(PhysOrg.com) -- Using a recent development in speech recognition, it is possible to search through television news programmes provided the recognition system has been trained beforehand. PhD candidate Marijn Huijbregts from the University of Twente (Netherlands) has, however, taken things even further: he has developed Spoken Document Retrieval for audio and video files that the speech recognition system has not yet been trained to deal with.
This version of speech recognition works well even if there is a great deal of unexpected background noise. Huijbregts received his doctorate from the Faculty of Electrical Engineering, Mathematics and Computer Science on 21 November.
Information can be retrieved from text very quickly using, for example, an index in a book or a search machine such as Google. However, it is much more difficult to search in audio and video files, as they do not have an easily searchable index. You can use speech recognition to simplify this process as most of the information in audio and video files comes from speech.
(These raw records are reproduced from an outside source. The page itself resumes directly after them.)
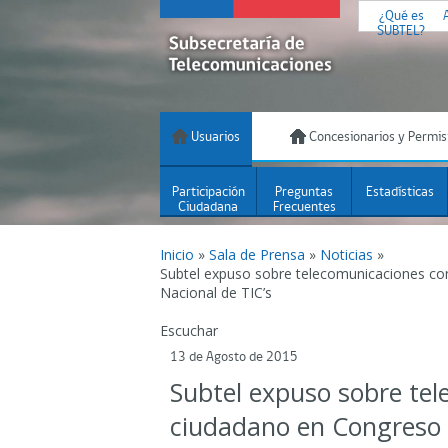
¿Qué es
SUBTEL?
Usuarios
Concesionarios y Permis
Participación
Preguntas
Estadísticas
Ciudadana
Frecuentes
Inicio
»
Sala de Prensa
»
Noticias
»
Subtel expuso sobre telecomunicaciones co
Nacional de TIC’s
Escuchar
13 de Agosto de 2015
Subtel expuso sobre tel
ciudadano en Congreso 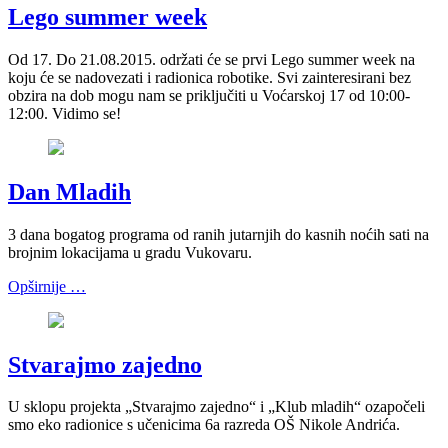
Lego summer week
Od 17. Do 21.08.2015. održati će se prvi Lego summer week na
koju će se nadovezati i radionica robotike. Svi zainteresirani bez
obzira na dob mogu nam se priključiti u Voćarskoj 17 od 10:00-
12:00. Vidimo se!
Dan Mladih
3 dana bogatog programa od ranih jutarnjih do kasnih noćih sati na
brojnim lokacijama u gradu Vukovaru.
Opširnije …
Stvarajmo zajedno
U sklopu projekta „Stvarajmo zajedno“ i „Klub mladih“ ozapočeli
smo eko radionice s učenicima 6a razreda OŠ Nikole Andrića.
By recording via speech recognition, you can transform speech into text. To do this, you need a Spoken Document Retrieval (SDR) system; this makes it possible to search directly in audio and video materials, just as if you were searching in ordinary text documents. In other words, a sort of Google for audio and video.
Evening news on television
The Human Media Interaction group at the University of Twente had previously developed an SDR system for an evening television news programme. Search terms could be used to look for specific topics, the system being specially trained using newspaper texts and 20 hours of news programmes. The SDR for the evening news programme worked well because, in that situation, it was more or less known what was going to be said and there was little background noise. If you tried applying this system, without any training, to other video files, it did not perform well. Huijbregts then wondered whether he could develop a SDR system for which almost no training data would be needed, but which could nevertheless deal with unknown audio and video files satisfactorily.
With unknown audio and video files, it is not clear beforehand what is going to happen: who is speaking, what is being said and what sort of background noises are present. Huijbregts therefore developed an SDR system that was robust enough to deal with these unknown situations. It is called SHoUT (this acronym corresponds to the Dutch version of ‘Speech Recognition Research at University of Twente’). SDR can be described as robust if it can deal with all audio and video files under all sorts of circumstances, such as background noise or if people are not speaking clearly.
SHoUT is divided up into three stages. Firstly, the system distinguishes between speech and other sounds. For example, background music is filtered out from speech. Secondly, the system identifies different speakers and gives them labels. Then finally the automatic speech recognition takes place: the system transforms speech into text. You can now search the text file for relevant topics using key words, just as Google searches through text files on Internet.
The first version of SHoUT is already available, but Huijbregts is developing it even further. SHoUT and other demonstrations of SDR systems can be found on the website of Huijbregts (wwwhome.cs.utwente.nl/~huijbreg/).